The language of data science

A glossary of terms from the world of data science

Data scientist
Someone who can bridge the raw data and the analysis - and make it accessible.

A data scientist works across IT and business departments. They must be able to take a large data set, model it, and ultimately tell stories from data - usually the hardest part.

Good data scientists not just address business problems, they pick the right problems that have the most value to the organisation.

Google's Hal Varian put it this way back in 2009: "A data scientist possesses a combination of analytic, machine learning, data mining and statistical skills as well as experience with algorithms and coding. Perhaps the most important skill a data scientist possesses, however, is the ability to explain the significance of data in a way that can be easily understood by others."

"The sexy job in the next ten years will be statisticians. People think I'm joking, but who would've guessed that computer engineers would've been the sexy job of the 1990s?"

In 2011 analyst McKinsey estimated that the US alone will need 190,000 new data scientists by 2018.

MapReduce
A processing model for efficient distributed computing over large data sets.

The processing of a problem takes place over a large number of computational nodes, with the answers produced by each node being collected and combined to form the output. Apache Hadoop is an example of a MapReduce implementation.

Hadoop
An open-source software project by Apache designed for the distributed processing of large data sets across clusters of commodity servers. It is designed to scale up from a single server to thousands of machines, with a very high degree of fault tolerance.

Hadoop is scalable, cost effective and flexible in that it can absorb data from any number of sources. It's also fault tolerant and in the event of a node being lost, directs work to another cluster without the need for programmers to create additional code.

Major users include Yahoo, Facebook, Twitter and LinkedIn.

R
R is a programming language and environment used for creating statistical computing and graphics and as an interactive tool for exploring data sets.

It provides a wide variety of statistical and graphical techniques including linear and non-linear modelling, statistical tests, time series analysis, classification and clustering.

Percolator
Google's Percolator is a system for incrementally processing updates to large data sets which is used to create the Google web search index. It allows reduction of latency in page crawling and indexing by a factor of 100.

Because of percolator the indexing time is now proportional to the size of the page rather than the whole existing index.

NoSQL
NoSQL ("not only" SQL) is a database system designed to handle large volumes of data that may be unstructured or semi structured. Data is usually spread across several machines allowing fault tolerance and rapid scalability.

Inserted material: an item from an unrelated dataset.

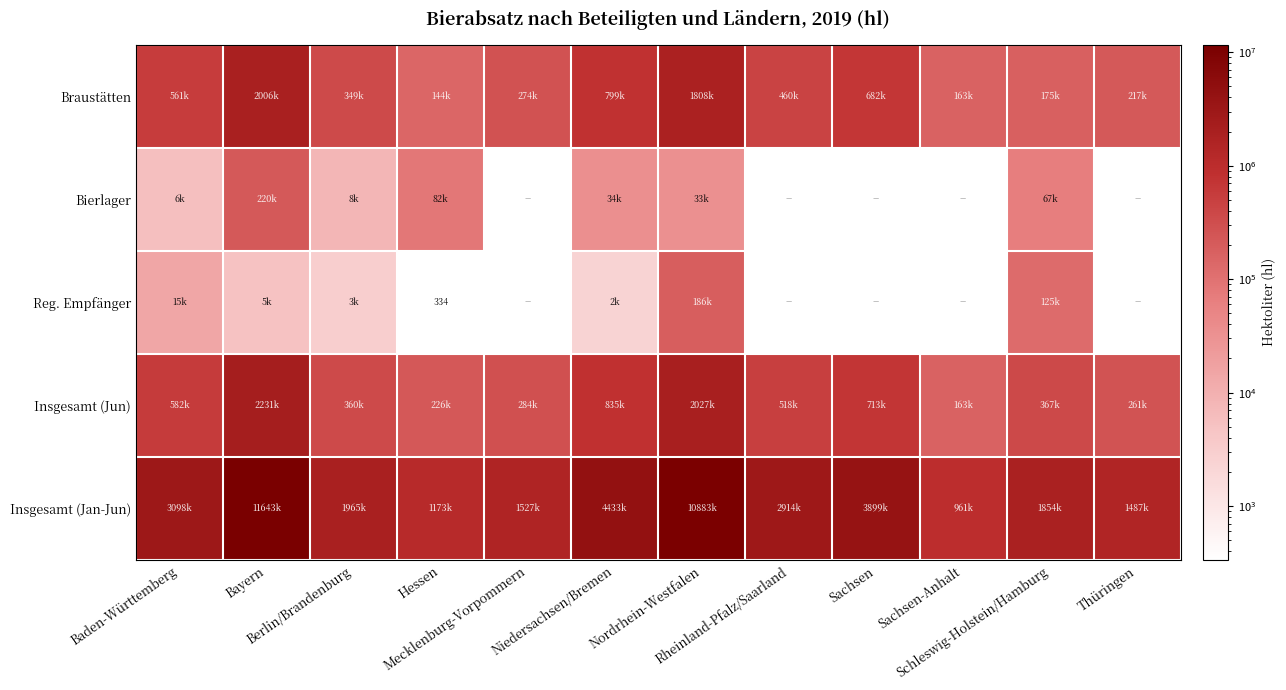

Which series changed the most between Niedersachsen/Bremen and Sachsen-Anhalt?

Insgesamt (Jan-Jun)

This makes NoSQL ideal for processing big data, but standard RDBMS platforms remain preferable at lower volume and where ad-hoc queries and analysis are needed, for BI systems for example.

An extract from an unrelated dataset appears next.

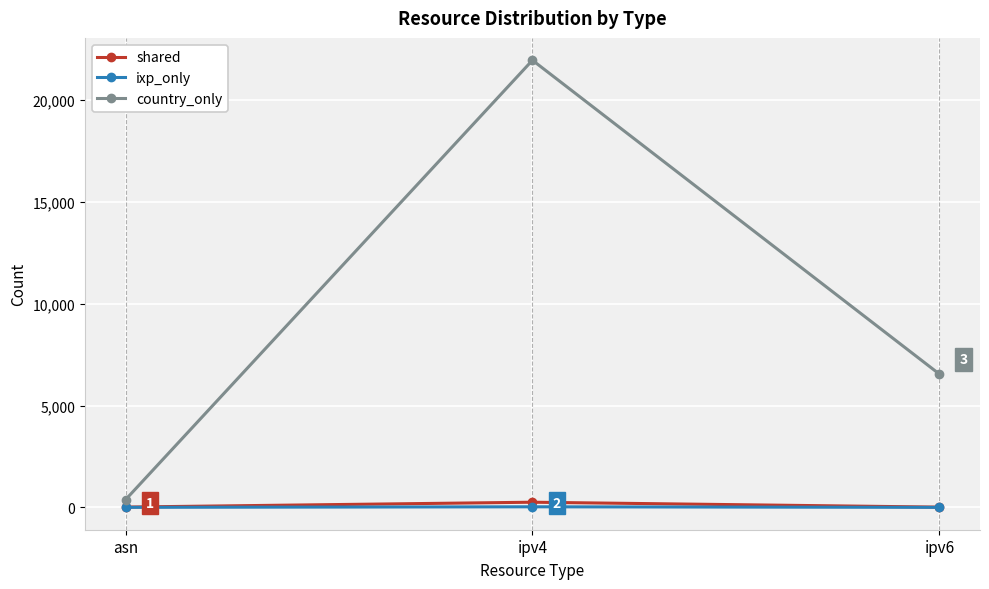

Which series has the widest spread of values?

country_only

Perhaps the best known examples of a NoSQL database are the open-source MongoDB by 10gen and Apache Cassandra.

Cassandra
Cassandra by Apache is a free, open-source storage system for managing large amounts of structured data. A NoSQL implementation, it is a schema-optional, column-oriented data model. Unlike with a relational database, you do not need to model all the columns required by your application up front.

Cassandra is designed to scale to a very large size across many commodity servers, with no single point of failure, allowing maximum power and performance at scale.